The Peace Corps turns 50 this year, and its friends will tell you that the U.S. government-run program is as spry as it ever was: It retains a strong reputation, considerable bipartisan popularity, and the vocal appreciation of generations of returned volunteers. But a less friendly observer might point out that the agency also exhibits the signature fault of its Baby Boomer peers: It can't seem to move on from the 1960s.
The Peace Corps was born the year the Beatles first performed, Yuri Gagarin hurtled into space, and the United States joined the Vietnam War. The agency's model and aims, famously prescribed by President John F. Kennedy, are all of a piece with that moment in history. But the world has changed, and the Peace Corps should, too. A new model could deliver the volunteer experience to many more people for the same resources.
At the heart of the Peace Corps program are its volunteers: The organization has around 9,000 in the developing world at any given time, working on grassroots projects for two-year stints. The agency's mission is "to promote world peace and friendship" through three core goals: providing trained men and women to work in developing countries, increasing the world's understanding of Americans, and vice versa. Reflecting the agency's Cold War roots, Sargent Shriver, the first director of the agency, suggested that Peace Corps service was an "unparalleled opportunity to win friends and advance the cause of peace and freedom."
When it started, the Peace Corps had this playing field all to itself. In 1961, the agency was the only American volunteer organization operating internationally. But times have changed.

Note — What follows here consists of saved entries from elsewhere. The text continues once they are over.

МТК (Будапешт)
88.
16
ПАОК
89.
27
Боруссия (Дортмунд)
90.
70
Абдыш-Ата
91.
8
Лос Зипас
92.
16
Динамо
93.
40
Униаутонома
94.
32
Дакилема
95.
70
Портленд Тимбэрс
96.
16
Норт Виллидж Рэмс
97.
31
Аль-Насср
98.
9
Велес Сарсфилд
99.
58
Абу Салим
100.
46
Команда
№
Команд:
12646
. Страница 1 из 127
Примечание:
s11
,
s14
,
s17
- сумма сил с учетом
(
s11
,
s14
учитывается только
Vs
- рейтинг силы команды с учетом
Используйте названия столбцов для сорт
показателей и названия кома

For one thing, the corps no longer enjoys a monopoly on service abroad: In 2008, more than 1 million Americans reported volunteering in another country, according to Benjamin Lough at Washington University in St Louis. Alongside a number of other government-backed programs, organizations ranging from church groups to private companies to Doctors Without Borders send people overseas to provide everything from manual labor to advanced technical expertise.
The Peace Corps was designed to benefit its host countries by placing well-educated (if usually inexperienced) young Americans in undereducated developing economies. But in recent decades, those countries have stepped up their game in producing college and university graduates. Only 3 percent of the college-age population of Guatemala, a reliable favorite Peace Corps destination, actually attended college in 1970. That figure is 18 percent today.
The same is true of other countries with a large Peace Corps presence. Indonesia's college enrollment has grown from 3 to 21 percent over that period, and Panama's has climbed from 7 to 45 percent. It is surely worth thinking about the technical efficacy of spending more than seven times Panama's income per head each year keeping a Peace Corps volunteer at her station -- the agency's per-volunteer cost is around $104,000 -- when she has no more education than nearly half of her native-born peers in the country.
What about the first and foremost goal of winning friends? The original idea was that young, idealistic volunteers living in communities for extended periods of time would foster goodwill toward the United States. But according to Peace Corps surveys, only 44 percent of host country nationals who have interacted with a volunteer believed that Americans are committed to assisting other peoples. We do not know what people who had not met a Peace Corps volunteer would have said, but the result suggests that a lot of factors besides meeting 20-something American expatriates are determining attitudes toward the United States.
The Peace Corps is operating in a world where people in even remote regions have exponentially greater access to sources of information about American culture and foreign policy than they had in 1961. In 2008, about two out of every three dollars spent in movie theaters outside the United States were spent on U.S.-produced films. Millions of U.S. tourists and non-Peace Corps volunteers go abroad each year. And, worldwide, the Internet and TV are flooded with news about U.S. foreign policy from local and international sources. How many volunteers would it take to make up for the images broadcast around the globe of "Made in USA" labels stamped on the tear gas cannisters and rubber bullets shot at Egyptian pro-democracy protesters this month?